コープさっぽろ パセオ堺町店・松川幸子店長:
こちらから鶏肉、こちらから豚肉という表記を(ヒンディー語の)文字とともに。

そして、こちらの店でもインド人スタッフの姿が。

流ちょうな日本語で接客するクマールさん。
セルフレジの使い方を教えるなど、増加するインド人の客をサポートしています。

2025年7月から勤務・クマールさん:
日本人と一緒に仕事をするのは私の夢でした。(スタッフから)いろいろアドバイスをもらって今も頑張っています。

夕方、1日の仕事を終えて帰宅したアティシュさん。
妻のプジャさんと2人の子供たちに迎えられると、食卓にはインド料理がずらりと並びます。

来日7年目・アティシュさん:
家族と一緒に日本で暮らすのが夢でした。日本に来られて本当に幸せだし、家族も喜んでいます。

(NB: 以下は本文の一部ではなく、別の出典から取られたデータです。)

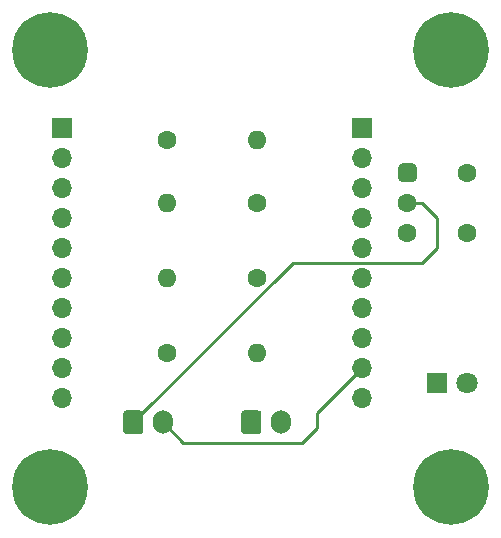
<source format=gbr>
%TF.GenerationSoftware,KiCad,Pcbnew,(5.1.9)-1*%
%TF.CreationDate,2022-07-09T00:28:58+09:00*%
%TF.ProjectId,Transmitter,5472616e-736d-4697-9474-65722e6b6963,rev?*%
%TF.SameCoordinates,Original*%
%TF.FileFunction,Copper,L2,Bot*%
%TF.FilePolarity,Positive*%
%FSLAX46Y46*%
G04 Gerber Fmt 4.6, Leading zero omitted, Abs format (unit mm)*
G04 Created by KiCad (PCBNEW (5.1.9)-1) date 2022-07-09 00:28:58*
%MOMM*%
%LPD*%
G01*
G04 APERTURE LIST*
%TA.AperFunction,ComponentPad*%
%ADD10O,1.700000X2.000000*%
%TD*%
%TA.AperFunction,ComponentPad*%
%ADD11R,1.700000X1.700000*%
%TD*%
%TA.AperFunction,ComponentPad*%
%ADD12O,1.700000X1.700000*%
%TD*%
%TA.AperFunction,ComponentPad*%
%ADD13C,1.600000*%
%TD*%
%TA.AperFunction,ComponentPad*%
%ADD14O,1.600000X1.600000*%
%TD*%
%TA.AperFunction,ComponentPad*%
%ADD15R,1.800000X1.800000*%
%TD*%
%TA.AperFunction,ComponentPad*%
%ADD16C,1.800000*%
%TD*%
%TA.AperFunction,ComponentPad*%
%ADD17C,6.400000*%
%TD*%
%TA.AperFunction,ComponentPad*%
%ADD18C,0.800000*%
%TD*%
%TA.AperFunction,Conductor*%
%ADD19C,0.250000*%
%TD*%
G04 APERTURE END LIST*
%TO.P,J6,1*%
%TO.N,+5V*%
%TA.AperFunction,ComponentPad*%
G36*
G01*
X147220000Y-108240000D02*
X147220000Y-106740000D01*
G75*
G02*
X147470000Y-106490000I250000J0D01*
G01*
X148670000Y-106490000D01*
G75*
G02*
X148920000Y-106740000I0J-250000D01*
G01*
X148920000Y-108240000D01*
G75*
G02*
X148670000Y-108490000I-250000J0D01*
G01*
X147470000Y-108490000D01*
G75*
G02*
X147220000Y-108240000I0J250000D01*
G01*
G37*
%TD.AperFunction*%
D10*
%TO.P,J6,2*%
%TO.N,LED*%
X150570000Y-107490000D03*
%TD*%
D11*
%TO.P,J3,1*%
%TO.N,N/C*%
X132080000Y-82550000D03*
D12*
%TO.P,J3,2*%
X132080000Y-85090000D03*
%TO.P,J3,3*%
X132080000Y-87630000D03*
%TO.P,J3,4*%
X132080000Y-90170000D03*
%TO.P,J3,5*%
%TO.N,+3V3*%
X132080000Y-92710000D03*
%TO.P,J3,6*%
%TO.N,N/C*%
X132080000Y-95250000D03*
%TO.P,J3,7*%
X132080000Y-97790000D03*
%TO.P,J3,8*%
X132080000Y-100330000D03*
%TO.P,J3,9*%
%TO.N,+3V3*%
X132080000Y-102870000D03*
%TO.P,J3,10*%
%TO.N,N/C*%
X132080000Y-105410000D03*
%TD*%
%TO.P,J4,10*%
%TO.N,N/C*%
X157480000Y-105410000D03*
%TO.P,J4,9*%
%TO.N,ESS*%
X157480000Y-102870000D03*
%TO.P,J4,8*%
%TO.N,N/C*%
X157480000Y-100330000D03*
%TO.P,J4,7*%
X157480000Y-97790000D03*
%TO.P,J4,6*%
X157480000Y-95250000D03*
%TO.P,J4,5*%
X157480000Y-92710000D03*
%TO.P,J4,4*%
X157480000Y-90170000D03*
%TO.P,J4,3*%
X157480000Y-87630000D03*
%TO.P,J4,2*%
X157480000Y-85090000D03*
D11*
%TO.P,J4,1*%
%TO.N,ESS*%
X157480000Y-82550000D03*
%TD*%
%TO.P,J5,1*%
%TO.N,PW_IN*%
%TA.AperFunction,ComponentPad*%
G36*
G01*
X137220000Y-108240000D02*
X137220000Y-106740000D01*
G75*
G02*
X137470000Y-106490000I250000J0D01*
G01*
X138670000Y-106490000D01*
G75*
G02*
X138920000Y-106740000I0J-250000D01*
G01*
X138920000Y-108240000D01*
G75*
G02*
X138670000Y-108490000I-250000J0D01*
G01*
X137470000Y-108490000D01*
G75*
G02*
X137220000Y-108240000I0J250000D01*
G01*
G37*
%TD.AperFunction*%
D10*
%TO.P,J5,2*%
%TO.N,ESS*%
X140570000Y-107490000D03*
%TD*%
D13*
%TO.P,SW1,*%
%TO.N,*%
X166370000Y-91440000D03*
X166370000Y-86360000D03*
%TO.P,SW1,1*%
%TO.N,+5V*%
%TA.AperFunction,ComponentPad*%
G36*
G01*
X162090000Y-85960000D02*
X162090000Y-86760000D01*
G75*
G02*
X161690000Y-87160000I-400000J0D01*
G01*
X160890000Y-87160000D01*
G75*
G02*
X160490000Y-86760000I0J400000D01*
G01*
X160490000Y-85960000D01*
G75*
G02*
X160890000Y-85560000I400000J0D01*
G01*
X161690000Y-85560000D01*
G75*
G02*
X162090000Y-85960000I0J-400000D01*
G01*
G37*
%TD.AperFunction*%
%TO.P,SW1,2*%
%TO.N,PW_IN*%
X161290000Y-88900000D03*
%TO.P,SW1,3*%
%TO.N,N/C*%
X161290000Y-91440000D03*
%TD*%
%TO.P,R1,1*%
%TO.N,Net-(R1-Pad1)*%
X140970000Y-83600000D03*
D14*
%TO.P,R1,2*%
%TO.N,ESS*%
X148590000Y-83600000D03*
%TD*%
D13*
%TO.P,R2,1*%
%TO.N,Net-(R2-Pad1)*%
X148590000Y-88900000D03*
D14*
%TO.P,R2,2*%
%TO.N,Net-(R1-Pad1)*%
X140970000Y-88900000D03*
%TD*%
D13*
%TO.P,R3,1*%
%TO.N,+5V*%
X148590000Y-95250000D03*
D14*
%TO.P,R3,2*%
%TO.N,Net-(R2-Pad1)*%
X140970000Y-95250000D03*
%TD*%
D15*
%TO.P,D1,1*%
%TO.N,ESS*%
X163830000Y-104140000D03*
D16*
%TO.P,D1,2*%
%TO.N,LED*%
X166370000Y-104140000D03*
%TD*%
D17*
%TO.P,H1,1*%
%TO.N,N/C*%
X131000000Y-76000000D03*
D18*
X133400000Y-76000000D03*
X132697056Y-77697056D03*
X131000000Y-78400000D03*
X129302944Y-77697056D03*
X128600000Y-76000000D03*
X129302944Y-74302944D03*
X131000000Y-73600000D03*
X132697056Y-74302944D03*
%TD*%
%TO.P,H2,1*%
%TO.N,N/C*%
X132697056Y-111302944D03*
X131000000Y-110600000D03*
X129302944Y-111302944D03*
X128600000Y-113000000D03*
X129302944Y-114697056D03*
X131000000Y-115400000D03*
X132697056Y-114697056D03*
X133400000Y-113000000D03*
D17*
X131000000Y-113000000D03*
%TD*%
%TO.P,H3,1*%
%TO.N,N/C*%
X165000000Y-113000000D03*
D18*
X167400000Y-113000000D03*
X166697056Y-114697056D03*
X165000000Y-115400000D03*
X163302944Y-114697056D03*
X162600000Y-113000000D03*
X163302944Y-111302944D03*
X165000000Y-110600000D03*
X166697056Y-111302944D03*
%TD*%
%TO.P,H4,1*%
%TO.N,N/C*%
X166697056Y-74302944D03*
X165000000Y-73600000D03*
X163302944Y-74302944D03*
X162600000Y-76000000D03*
X163302944Y-77697056D03*
X165000000Y-78400000D03*
X166697056Y-77697056D03*
X167400000Y-76000000D03*
D17*
X165000000Y-76000000D03*
%TD*%
D13*
%TO.P,R4,1*%
%TO.N,ESS*%
X140970000Y-101600000D03*
D14*
%TO.P,R4,2*%
%TO.N,LED*%
X148590000Y-101600000D03*
%TD*%
D19*
%TO.N,PW_IN*%
X162560000Y-88900000D02*
X161290000Y-88900000D01*
X163830000Y-92710000D02*
X163830000Y-90170000D01*
X162560000Y-93980000D02*
X163830000Y-92710000D01*
X163830000Y-90170000D02*
X162560000Y-88900000D01*
X151580000Y-93980000D02*
X162560000Y-93980000D01*
X138070000Y-107490000D02*
X151580000Y-93980000D01*
%TO.N,ESS*%
X157480000Y-102870000D02*
X153670000Y-106680000D01*
X153670000Y-106680000D02*
X153670000Y-107950000D01*
X153670000Y-107950000D02*
X152400000Y-109220000D01*
X142300000Y-109220000D02*
X140570000Y-107490000D01*
X152400000Y-109220000D02*
X142300000Y-109220000D01*
%TD*%
M02*

</source>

2つの国の文化を超えた信頼が、日本のサラブレッド産地・浦河町の未来をつないでいます。

山崎夕貴キャスター:
浦河町のサラブレッドを支えているのは、実はインド人スタッフの力も大きいようですね。

三宅正治キャスター:
競馬実況に長く携わってきましたけれども、浦河がこういう状況になってるのは知らなかったですね。競馬っていうのは、今や日本が世界に誇る文化にまで成長してきてるんですね。その文化を、インドの皆さんがこうやって支えてくださっているというのは、すごくありがたい気持ちになる反面、やっぱり日本の若者たちにも何か興味を持ってもらえたらなという、そういう気持ちもやっぱりありますね。

山崎夕貴キャスター:
社長の森本さんは、インド人たちに日本で長く活躍してもらうことで、人手不足で縮小しつつある産業を支えてほしいという思いから環境整備をしているということです。